Séminaire du groupe „Frontières, Héritages et Transferts en Europe centrale et orientale“
24.02.2014
15:00
La prochaine séance du séminaire du groupe „Frontières, Héritages et Transferts en Europe centrale et orientale“, intitulée La „maladie du Mur“ et le rapport de l’individu à l’espace : deux approches de la construction du mur de Berlin, aura bien lieu le 24 février de 16h à 18h au Centre Marc Bloch, salle Georg Simmel. Fanny Le Bonhomme et Caroline Garrido présenteront l’article suivant: „Le Mur lui est monté à la tête“ . Construction du mur de Berlin et basculement vers la déraison (Berlin-Est, République démocratique allemande, 1961-1968), soumis à la revue „Le Mouvement Social“. Elles traiteront ensuites des problématiques que cet article soulève.

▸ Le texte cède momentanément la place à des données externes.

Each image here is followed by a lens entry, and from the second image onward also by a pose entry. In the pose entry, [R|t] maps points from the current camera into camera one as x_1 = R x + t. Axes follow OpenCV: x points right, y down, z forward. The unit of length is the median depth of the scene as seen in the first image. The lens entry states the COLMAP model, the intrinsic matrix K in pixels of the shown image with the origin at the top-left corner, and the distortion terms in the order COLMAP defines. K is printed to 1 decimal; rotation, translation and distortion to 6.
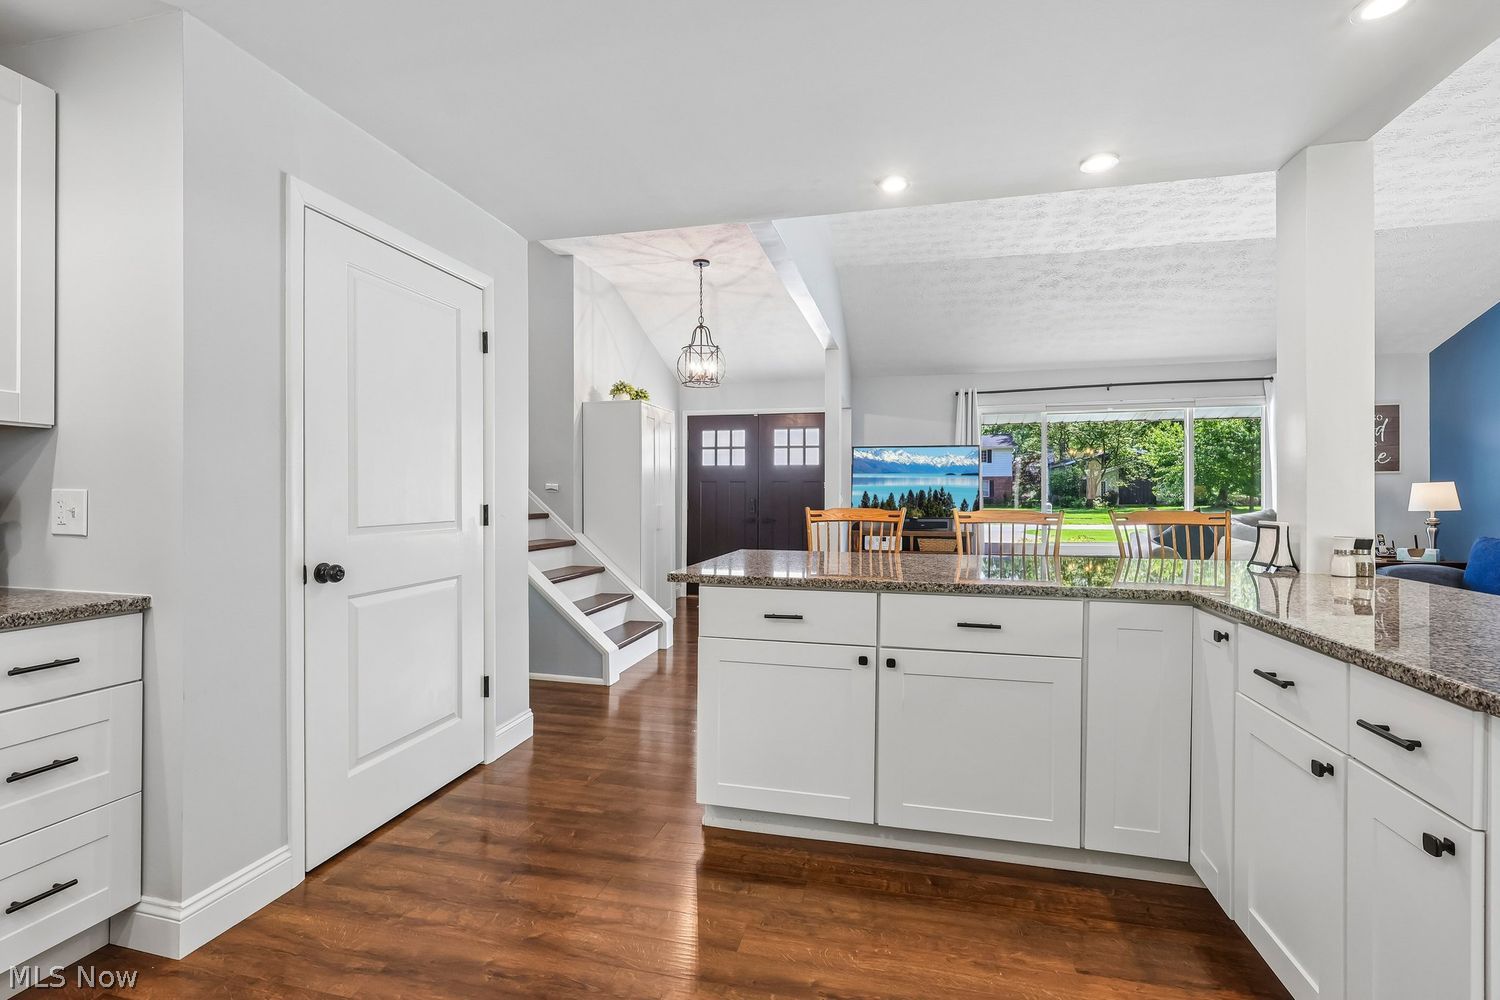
lens RADIAL K [[722.2, 0, 744.6], [0, 722.2, 501.2], [0, 0, 1]] dist [-0.003997, 0.000548]
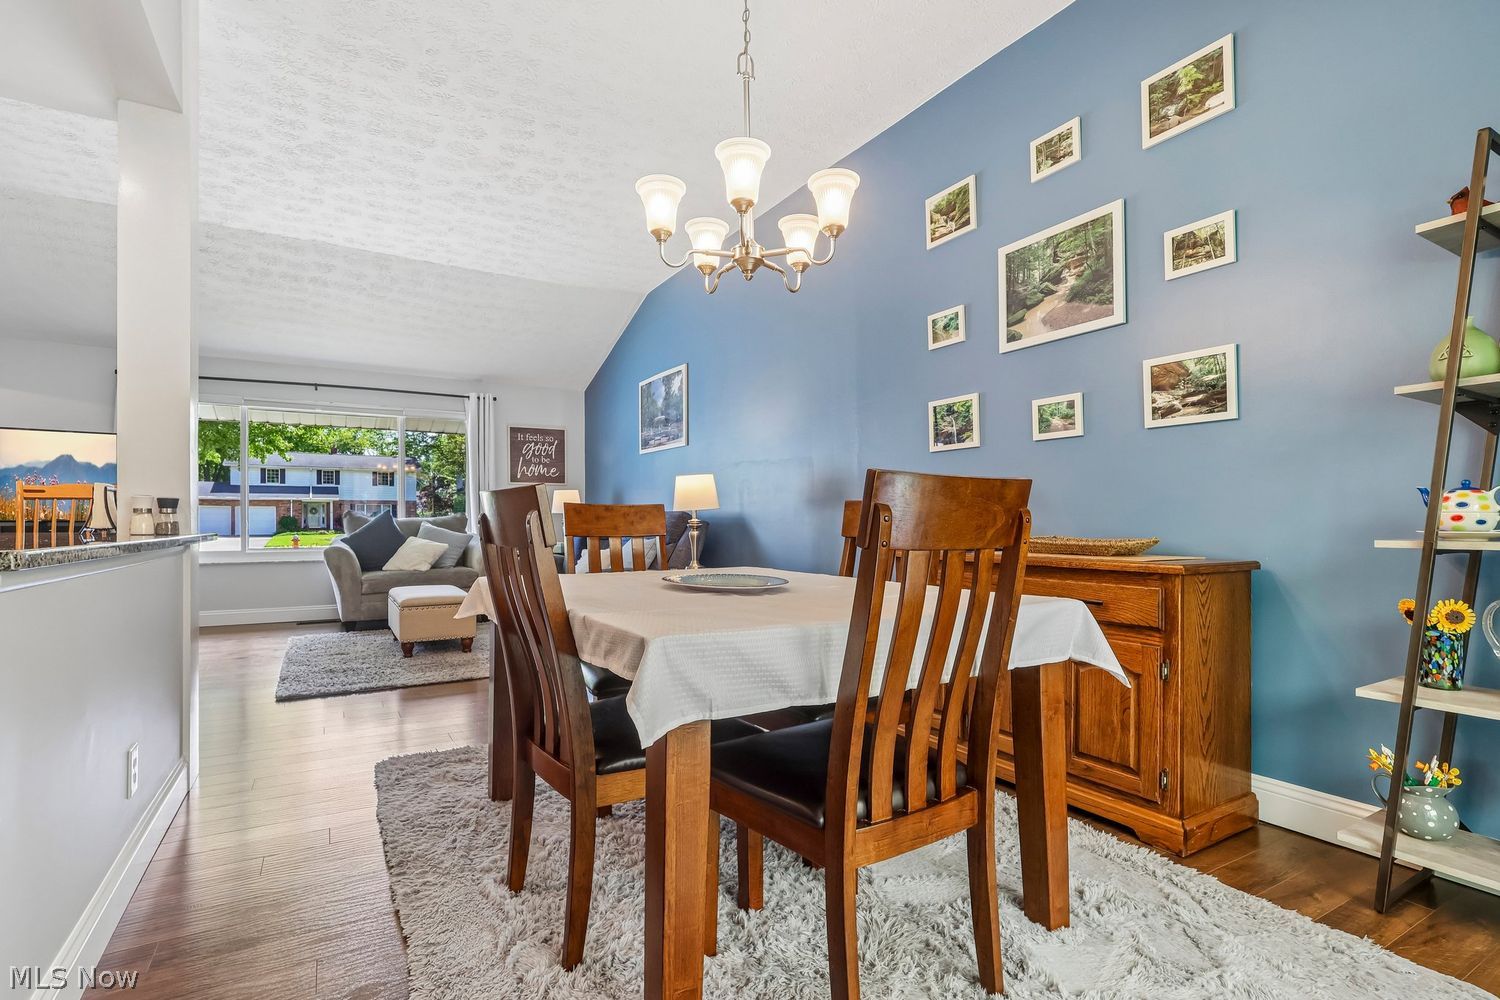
lens RADIAL K [[722.2, 0, 747.1], [0, 722.2, 524.9], [0, 0, 1]] dist [-0.003997, 0.000548]
pose [[0.706319, 0.001245, 0.707893, 0.305191], [-0.000382, 0.999999, -0.001378, 0.039102], [-0.707894, 0.000703, 0.706318, -0.132415]]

Le résumé de l’article est le suivant: Si plusieurs auteurs évoquent l’expression « maladie du Mur » afin de désigner les réactions pathologiques survenues suite à la construction du mur de Berlin, aucune étude ne s’est encore penchée sur ses manifestations concrètes. En s’appuyant sur un corpus de dossiers psychiatriques, et au travers d’études de cas, cet article vise justement à interroger les modalités selon lesquelles « le Mur est entré dans les têtes », faisant basculer certains individus dans la sphère de la dépression, de l’angoisse ou de la folie. Dès les années 1960, le Mur ne se fait pas « mur de protection », mais bien plutôt source de tristesse, de désarroi, d’angoisse ou de peur et ce au point d’être associé à un syndrome bien particulier. La naissance de l’expression « maladie du Mur » et sa diffusion dans le langage courant et médical montrent bien la connotation négative qui va rapidement accompagner ce symbole de la guerre froide. Finalement, les dossiers psychiatriques des années 1960 nous montrent à quel point, quand on se penche sur le motif du Mur, les émotions ressenties par les individus restent en-dehors de la sphère d’influence du parti et de la propagande.